Posted by easterntiger in markets, stocks.
Tags: , , ,

Interim Weather Report 11302012

Current Positions  (Changes)
I(Intl) – exit; S(Small Cap) – exit; C(S&P) –exit

F(bonds) – up to 30%

G(money market) – remainder

Weekly Momentum Indicator (WMI***) last 4 weeks, thru 11/30
-26.36, -27.34, -4.44, +14.93
(3wks ago/2wks ago/ 1 wk ago/today)

Positions taken since the previous full report are up about 2% in just under 9 days, with minimal risk.

These positions took full advantage of the optimism over the latest extension of Greek debt support and initial White House/Congressional negotiations on the US fiscal cliff, bringing about a ‘risk-on’ scenario.

The German DAX index has just closed at a level that matches three previous highs since September.  Each close at this level resulted in pullbacks ranging from 2.5% to 10% within weeks.

The standard proxy for the I fund has returned to the same upper bound for 3 months in a row, this current level.  The previous two times, a 3% to 9% pullback followed within 2-3 weeks.  This should again be expected between now and the end of December, practically regardless of other events.

The standard proxy for the S fund could only manage a lower level this month as compared to earlier highs in September, April, March and February.  The current level is lower than all of those prior highs and appears to be running out of steam.  The standard proxy for the C fund is performing similarly to the S fund proxy.  Both are under-performing the I fund proxy.   I use a trending indicator that, after showing strength in mid-month on a weekly basis, now shows another ‘topping’ pattern.  This is in spite of these earlier appearances of strengthening, even through this current week.  This strength could be an illusion, as in a classic example of ‘…past performance is no guarantee of future results…’.

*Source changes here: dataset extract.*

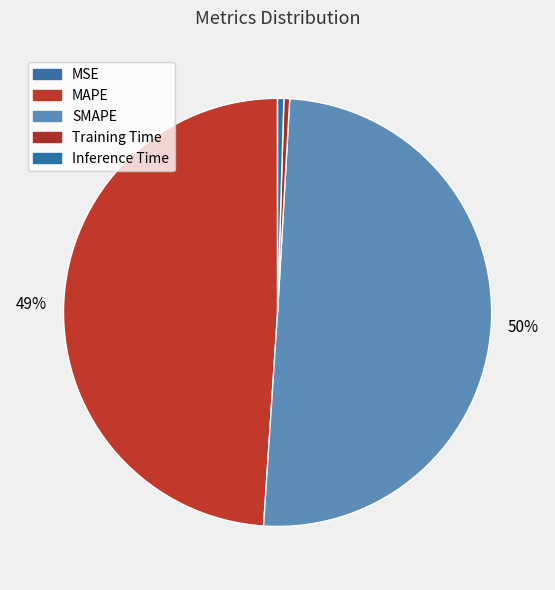

True or false: Training Time accounts for 0% of the total.

True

With regrets for the increasing frequency of the need to monitor and adjust positions, the patterns in the past two years have, to use my earlier analogy, acted in the manner of a helium balloon, bouncing on the ceiling.  This provides us with no opportunity to buy at truly low levels, without such extreme risk as in the 2011 European debt crisis. Instead, our opportunity is more like riding an entry from a modest pullback before riding the balloon back to the ceiling again.  We bought at lower than average ‘weekly’ levels, and now we’re selling at higher than average ‘weekly’ levels.  Opportunities to buy and sell near lower than normal annual or monthly levels are not available to us at present.

This ‘ceiling’ is very near the highs of this past March, and practically matches a level below the highs of 2007, and equal to the highs from 2008, and which, so far, are levels that are still much higher than the entire years of 2009, 2010 and 2011.  We are trapped near the upper levels of a five-year high sandwich(!).

Until we have more than a modest pullback, an intermediate or major retrace to much lower levels, our only opportunity is to take advantage of  these short-term moves.  Otherwise, we can take advantage of… nothing.

Also, it does not seem that the Fed’s QE3 intervention is having the expected impact,  at least, so far.   If this response begins to show other evidence in the near term, and without the holding on to the risk in current positions, a new month ahead will offer us with a new allocation of moves that we can use to reenter a favorable position in one or more equity categories.